EXERCISE
Please continue the passage about Coleman's recordings and travels, picking up after its final sentence.

SOURCE DOCUMENT
In 1971 Coleman scored another coup when he signed with Columbia Records, his first major label since Atlantic, yielding the warm, kaleidoscopic Science Fiction and Broken Shadows (the latter was not released until 1982). Together, they form the recent reissue The Complete Science Fiction Sessions. Most important, from his point of view, Coleman and the London Symphony Orchestra recorded what remains his most noteworthy symphonic work, Skies of America, inspired by a night sleeping outdoors on a Crow Indian reservation in Montana. Last year’s reissue benefits from a remix that brings out a clean elegance and an unsettling eeriness the original album only suggested. But Columbia soon dropped nearly its entire jazz roster, and he has rarely enjoyed major-label distribution since then.

In 1973, after hearing tapes played to him by his friend Robert Palmer, a musician and critic, Coleman and Palmer traveled to the foothills of northern Morocco’s Rif Mountains to visit the Master Musicians of Joujouka. This family had been exclusively providing court musicians to the sultans of Morocco since the thirteenth century. Coleman discovered that harmolodic principles allowed him and Palmer to play in unison with the local drums, stringed instruments, and oboelike raitas, even though Moroccan music has no tempered Western scales. Seizing on those possibilities, Coleman has spent the past quarter-century combining American and indigenous musics from around the world; he has, to use his metaphor, found a way for everyone to speak in one language.

DATASET RECORDS

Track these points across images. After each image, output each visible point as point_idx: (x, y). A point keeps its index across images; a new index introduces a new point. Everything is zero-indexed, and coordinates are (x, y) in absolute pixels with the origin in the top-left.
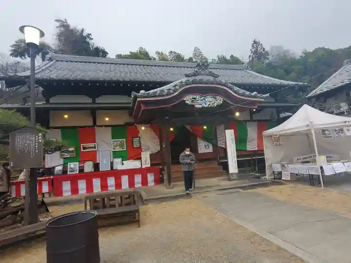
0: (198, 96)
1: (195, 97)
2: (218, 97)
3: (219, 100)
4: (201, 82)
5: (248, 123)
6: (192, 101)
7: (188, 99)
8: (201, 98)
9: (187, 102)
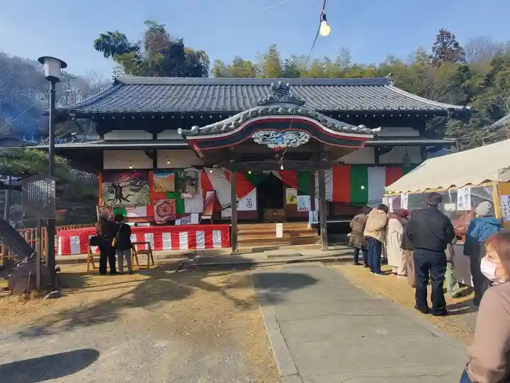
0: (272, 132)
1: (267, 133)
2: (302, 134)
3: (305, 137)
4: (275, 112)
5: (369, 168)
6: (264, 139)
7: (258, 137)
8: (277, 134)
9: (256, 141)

* * *

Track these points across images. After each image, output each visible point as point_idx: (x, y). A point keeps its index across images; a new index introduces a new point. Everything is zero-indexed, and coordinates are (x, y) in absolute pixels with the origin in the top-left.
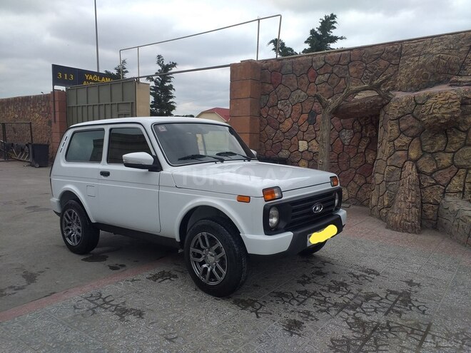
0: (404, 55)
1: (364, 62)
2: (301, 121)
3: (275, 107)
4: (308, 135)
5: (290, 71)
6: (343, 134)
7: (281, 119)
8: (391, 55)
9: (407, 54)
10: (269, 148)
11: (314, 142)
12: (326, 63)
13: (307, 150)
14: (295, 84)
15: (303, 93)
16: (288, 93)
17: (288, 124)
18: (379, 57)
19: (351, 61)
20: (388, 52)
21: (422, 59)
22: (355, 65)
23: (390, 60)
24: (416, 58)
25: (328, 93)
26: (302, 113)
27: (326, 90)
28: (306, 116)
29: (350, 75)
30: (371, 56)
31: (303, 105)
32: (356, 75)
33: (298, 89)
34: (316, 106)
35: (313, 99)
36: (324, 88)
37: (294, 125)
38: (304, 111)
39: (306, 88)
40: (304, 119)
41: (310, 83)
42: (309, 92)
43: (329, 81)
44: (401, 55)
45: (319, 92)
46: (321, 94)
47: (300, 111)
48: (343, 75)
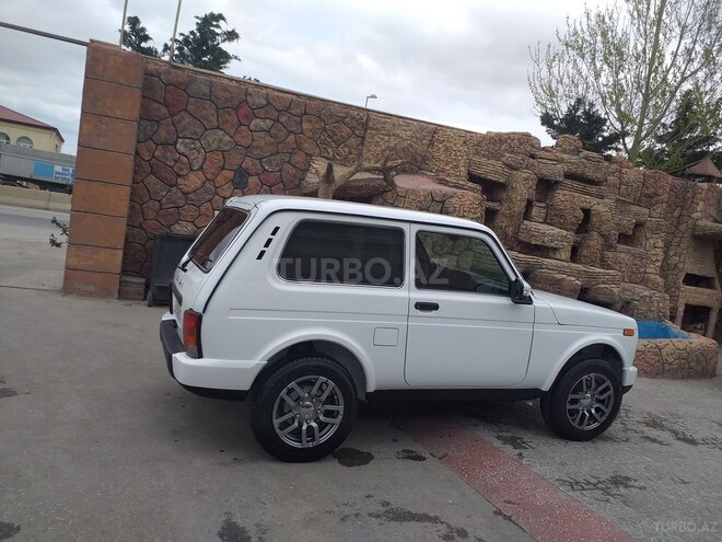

* * *

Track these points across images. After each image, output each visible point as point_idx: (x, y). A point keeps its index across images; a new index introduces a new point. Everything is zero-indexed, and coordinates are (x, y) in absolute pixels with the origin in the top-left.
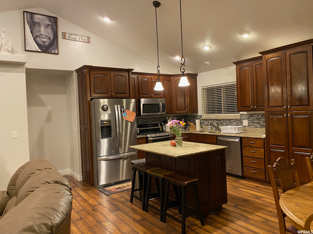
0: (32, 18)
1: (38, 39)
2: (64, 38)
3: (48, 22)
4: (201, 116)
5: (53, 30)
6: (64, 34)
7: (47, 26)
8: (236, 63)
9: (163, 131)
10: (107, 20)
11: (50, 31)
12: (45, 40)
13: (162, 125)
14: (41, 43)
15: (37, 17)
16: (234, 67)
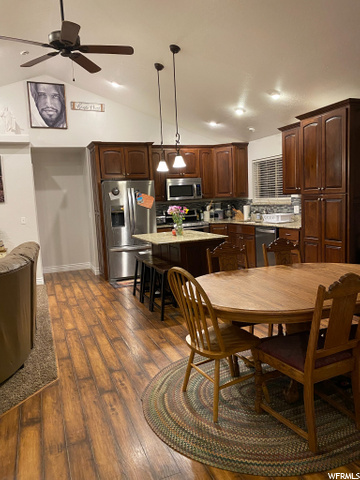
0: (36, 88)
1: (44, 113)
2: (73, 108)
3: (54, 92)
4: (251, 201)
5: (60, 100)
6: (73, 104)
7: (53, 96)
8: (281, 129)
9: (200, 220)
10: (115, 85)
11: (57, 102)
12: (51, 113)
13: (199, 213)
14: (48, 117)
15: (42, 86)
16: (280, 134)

RESPONSE TO THIS TASK
His other major breakthrough followed in 1977 and stemmed from his growing fascination with African American funk and disco and the electrified “noise” bands of downtown Manhattan. Dancing in Your Head, his first new recording in five years, presented music for alto, two electric guitars, electric bass, and percussion, none played by musicians previously associated with him. Prime Time, the name he soon gave his electric band, hurled an orchestral maelstrom of sound while staying down to earth with funky rhythms clearly rooted in his old style as well as his new interests. The album, which also included one track made in the field with the Master Musicians—a second was added to last year’s reissue—brought Coleman his broadest audience yet. It also opened up careers for young performers who’d studied with him. Most prominent were guitarist James “Blood” Ulmer, bassist Jamaaladeen Tacuma, and drummer Ronald Shannon Jackson (a Fort Worth native Coleman had only recently met). For the first time, there was a school of musicians who identified themselves specifically as harmolodic, putting that word on the tongues of hipsters around the world. And yet, and yet . . .

While the highs—his art—were higher than ever, the lows—his business and personal life—were lower. Old and New Dreams, a group made up of members of his earliest bands that played his music or music inspired by him, was well received when it emerged in 1976. Coleman had become nostalgia fodder. In the mid-seventies he had to vacate his Artists House, after disputes with neighbors that he says were racially motivated. In 1977 he started a label named Artists House that folded two years later. While nearly every significant movement in jazz was proceeding along various lines laid out by Coleman, he was crashing in cheap hotels or in his record label’s office.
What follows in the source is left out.